**課題の内容**
(1) 本文の「世界観の没入に関しては」で始まる段落を、主な内容を保ったまま、より短い一文に書き直しなさい。
(2) 本文によると、ランダムを示すアイコンには何が採用されているか。
(3) 本文のうち、「- あえて悪い選択肢を提示することで名前の入力を選択させる(おとり効果?)」を含む語句から書き始め、「このブログではこのようにゲームUIついて簡単にまとめて紹介しています。」まで来たら止めて、その範囲を一字一句変えずに書き写しなさい。

世界観の没入に関しては、同じ名前のプレイヤーが大量発生したり、他プレイヤーが自由入力できる情報であるため、ある程度割り切った判断をせざるをえず、そこまで優先度の高い情報でもないのかもしれません。
まとめ
まとめると「ロックマンX DiVE」の名前のランダム生成機能について感じたことは以下の4点です。
- ランダムを示すアイコンにサイコロを採用している(メンタルモデルの利用)
- 名前を決めるストレスが減る(決断疲れ)
- あえて悪い選択肢を提示することで名前の入力を選択させる(おとり効果?)
- 他プレイヤーと区別が付きやすい(記号性の担保)
他にも気付いた点があれば、コメント欄にて教えていただけると嬉しいです。
以上です。
名前を入力する画面をデザインする際の参考になれば幸いです。
このブログではこのようにゲームUIついて簡単にまとめて紹介しています。
他のゲームUIも紹介しているので、もし良かったら他の記事も見て行っていただけると嬉しいです。
権利者さまへ
以下はコンテンツ利用に関する認識の説明です。
「ロックマンX DiVE」のガイドラインを確認したところ、権利者のカプコン公式HPにて、SNSやwebサイトへのゲーム画像の投稿は許諾されている旨の記載がありました。

**記録**

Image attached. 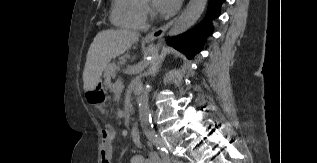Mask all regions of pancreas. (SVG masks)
I'll use <instances>...</instances> for the list:
<instances>
[{"instance_id":"cf45deb5","label":"pancreas","mask_w":317,"mask_h":163,"mask_svg":"<svg viewBox=\"0 0 317 163\" xmlns=\"http://www.w3.org/2000/svg\"><path fill=\"white\" fill-rule=\"evenodd\" d=\"M116 64L115 63H110L106 66L104 70V80H105V85L107 88L110 89V91H114V87L111 84V78L115 77V71H116Z\"/></svg>"}]
</instances>
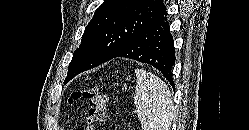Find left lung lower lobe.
<instances>
[{
	"instance_id": "0a47b994",
	"label": "left lung lower lobe",
	"mask_w": 249,
	"mask_h": 130,
	"mask_svg": "<svg viewBox=\"0 0 249 130\" xmlns=\"http://www.w3.org/2000/svg\"><path fill=\"white\" fill-rule=\"evenodd\" d=\"M116 57L134 59L154 66L175 89L172 78V67L175 64L174 42L165 15L137 33L113 58Z\"/></svg>"
}]
</instances>
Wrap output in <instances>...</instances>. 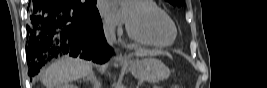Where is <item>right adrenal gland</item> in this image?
<instances>
[{
    "mask_svg": "<svg viewBox=\"0 0 267 88\" xmlns=\"http://www.w3.org/2000/svg\"><path fill=\"white\" fill-rule=\"evenodd\" d=\"M86 81H90L93 85H94V88H101V83L100 81L97 79L95 73H91L89 74L87 77H85Z\"/></svg>",
    "mask_w": 267,
    "mask_h": 88,
    "instance_id": "2a0ac1e0",
    "label": "right adrenal gland"
}]
</instances>
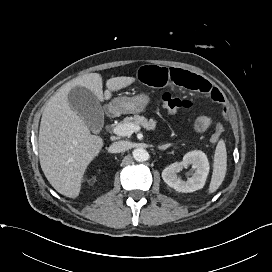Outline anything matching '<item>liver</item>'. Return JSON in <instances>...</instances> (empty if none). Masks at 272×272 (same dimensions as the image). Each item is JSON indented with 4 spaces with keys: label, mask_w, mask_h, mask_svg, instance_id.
Instances as JSON below:
<instances>
[{
    "label": "liver",
    "mask_w": 272,
    "mask_h": 272,
    "mask_svg": "<svg viewBox=\"0 0 272 272\" xmlns=\"http://www.w3.org/2000/svg\"><path fill=\"white\" fill-rule=\"evenodd\" d=\"M134 77H114L106 81L103 93L102 77L90 73L62 86L47 103L39 130V159L44 175L60 194L78 197L83 175L91 161L100 153L103 139L92 135L87 124L74 112L68 94L76 86L89 89L98 100L111 98V92L135 82Z\"/></svg>",
    "instance_id": "1"
}]
</instances>
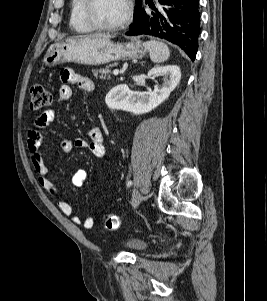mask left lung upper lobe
<instances>
[{"instance_id": "obj_1", "label": "left lung upper lobe", "mask_w": 267, "mask_h": 301, "mask_svg": "<svg viewBox=\"0 0 267 301\" xmlns=\"http://www.w3.org/2000/svg\"><path fill=\"white\" fill-rule=\"evenodd\" d=\"M136 8L134 9V14L140 9L142 5V0H136Z\"/></svg>"}]
</instances>
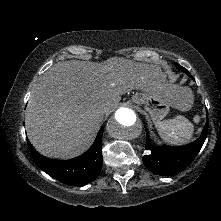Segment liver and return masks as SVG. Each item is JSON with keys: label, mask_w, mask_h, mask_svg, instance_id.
I'll return each mask as SVG.
<instances>
[{"label": "liver", "mask_w": 221, "mask_h": 221, "mask_svg": "<svg viewBox=\"0 0 221 221\" xmlns=\"http://www.w3.org/2000/svg\"><path fill=\"white\" fill-rule=\"evenodd\" d=\"M159 66L112 57L102 63L69 60L50 67L34 86L25 125L33 147L50 158L69 159L92 143L102 121L130 90L166 94ZM174 108L179 102L169 97Z\"/></svg>", "instance_id": "6515ba94"}]
</instances>
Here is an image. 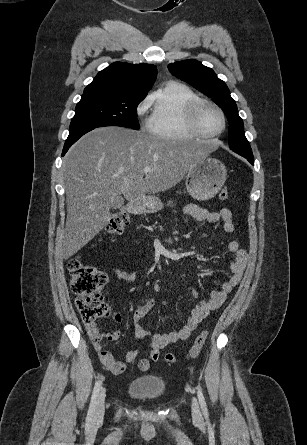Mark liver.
Wrapping results in <instances>:
<instances>
[{
  "label": "liver",
  "mask_w": 307,
  "mask_h": 445,
  "mask_svg": "<svg viewBox=\"0 0 307 445\" xmlns=\"http://www.w3.org/2000/svg\"><path fill=\"white\" fill-rule=\"evenodd\" d=\"M200 158L198 144L155 138L145 130L101 126L84 134L64 162L63 259L75 255L106 227L117 194L132 200L169 190ZM144 166L155 170L143 172Z\"/></svg>",
  "instance_id": "obj_1"
}]
</instances>
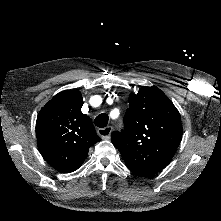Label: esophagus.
<instances>
[{"mask_svg":"<svg viewBox=\"0 0 221 221\" xmlns=\"http://www.w3.org/2000/svg\"><path fill=\"white\" fill-rule=\"evenodd\" d=\"M112 130H113L112 126H107L105 128H99L97 130V133L102 139L109 140Z\"/></svg>","mask_w":221,"mask_h":221,"instance_id":"1","label":"esophagus"}]
</instances>
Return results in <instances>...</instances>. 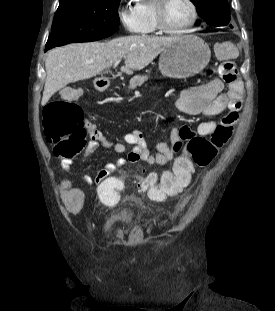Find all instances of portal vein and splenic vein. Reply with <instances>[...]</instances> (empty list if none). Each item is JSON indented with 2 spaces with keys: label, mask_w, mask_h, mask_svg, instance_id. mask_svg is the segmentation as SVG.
Here are the masks:
<instances>
[{
  "label": "portal vein and splenic vein",
  "mask_w": 275,
  "mask_h": 311,
  "mask_svg": "<svg viewBox=\"0 0 275 311\" xmlns=\"http://www.w3.org/2000/svg\"><path fill=\"white\" fill-rule=\"evenodd\" d=\"M118 62H119V61H116L115 65H117V64H118Z\"/></svg>",
  "instance_id": "1"
}]
</instances>
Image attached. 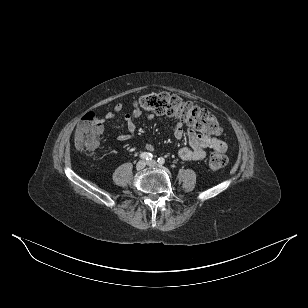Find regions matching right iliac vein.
Listing matches in <instances>:
<instances>
[{
	"instance_id": "63e3f726",
	"label": "right iliac vein",
	"mask_w": 308,
	"mask_h": 308,
	"mask_svg": "<svg viewBox=\"0 0 308 308\" xmlns=\"http://www.w3.org/2000/svg\"><path fill=\"white\" fill-rule=\"evenodd\" d=\"M147 162H145L144 160H140L137 164H136V168L137 170H142L146 167Z\"/></svg>"
}]
</instances>
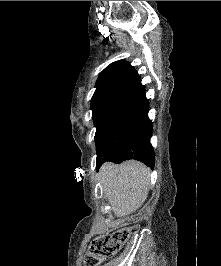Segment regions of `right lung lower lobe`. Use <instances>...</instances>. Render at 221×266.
Masks as SVG:
<instances>
[{
  "label": "right lung lower lobe",
  "mask_w": 221,
  "mask_h": 266,
  "mask_svg": "<svg viewBox=\"0 0 221 266\" xmlns=\"http://www.w3.org/2000/svg\"><path fill=\"white\" fill-rule=\"evenodd\" d=\"M148 111L149 103L143 89L97 149V168L105 161L120 163L127 159L140 160L147 166L154 167L155 154L150 143L152 124Z\"/></svg>",
  "instance_id": "obj_1"
}]
</instances>
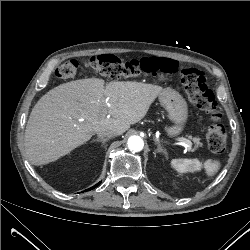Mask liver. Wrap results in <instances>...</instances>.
<instances>
[{
  "instance_id": "obj_1",
  "label": "liver",
  "mask_w": 250,
  "mask_h": 250,
  "mask_svg": "<svg viewBox=\"0 0 250 250\" xmlns=\"http://www.w3.org/2000/svg\"><path fill=\"white\" fill-rule=\"evenodd\" d=\"M98 78L61 84L35 104L25 130V151L34 165L70 153L99 130L126 132L145 117L162 87ZM108 114V116H106Z\"/></svg>"
}]
</instances>
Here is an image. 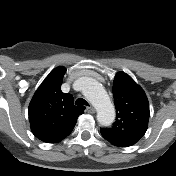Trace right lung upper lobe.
<instances>
[{
	"mask_svg": "<svg viewBox=\"0 0 176 176\" xmlns=\"http://www.w3.org/2000/svg\"><path fill=\"white\" fill-rule=\"evenodd\" d=\"M66 69L52 70L35 92L29 104L32 133L47 143H58L73 130L84 106H75L73 96L61 91Z\"/></svg>",
	"mask_w": 176,
	"mask_h": 176,
	"instance_id": "obj_1",
	"label": "right lung upper lobe"
}]
</instances>
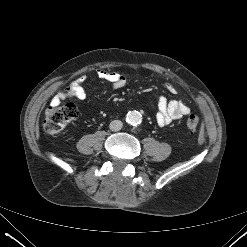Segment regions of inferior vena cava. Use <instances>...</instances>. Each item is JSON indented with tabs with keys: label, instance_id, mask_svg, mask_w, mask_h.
<instances>
[{
	"label": "inferior vena cava",
	"instance_id": "602c4592",
	"mask_svg": "<svg viewBox=\"0 0 247 247\" xmlns=\"http://www.w3.org/2000/svg\"><path fill=\"white\" fill-rule=\"evenodd\" d=\"M122 126L123 123L120 120H113L109 125L110 129L115 132L121 130Z\"/></svg>",
	"mask_w": 247,
	"mask_h": 247
}]
</instances>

**解答一覧**
(1) 同名プレイヤーの大量発生や他プレイヤーの自由入力があるため、世界観への没入はある程度割り切らざるをえず、それほど優先度の高い情報ではないのかもしれない。

(2) サイコロ

(3)
- あえて悪い選択肢を提示することで名前の入力を選択させる(おとり効果?)
- 他プレイヤーと区別が付きやすい(記号性の担保)
他にも気付いた点があれば、コメント欄にて教えていただけると嬉しいです。
以上です。
名前を入力する画面をデザインする際の参考になれば幸いです。
このブログではこのようにゲームUIついて簡単にまとめて紹介しています。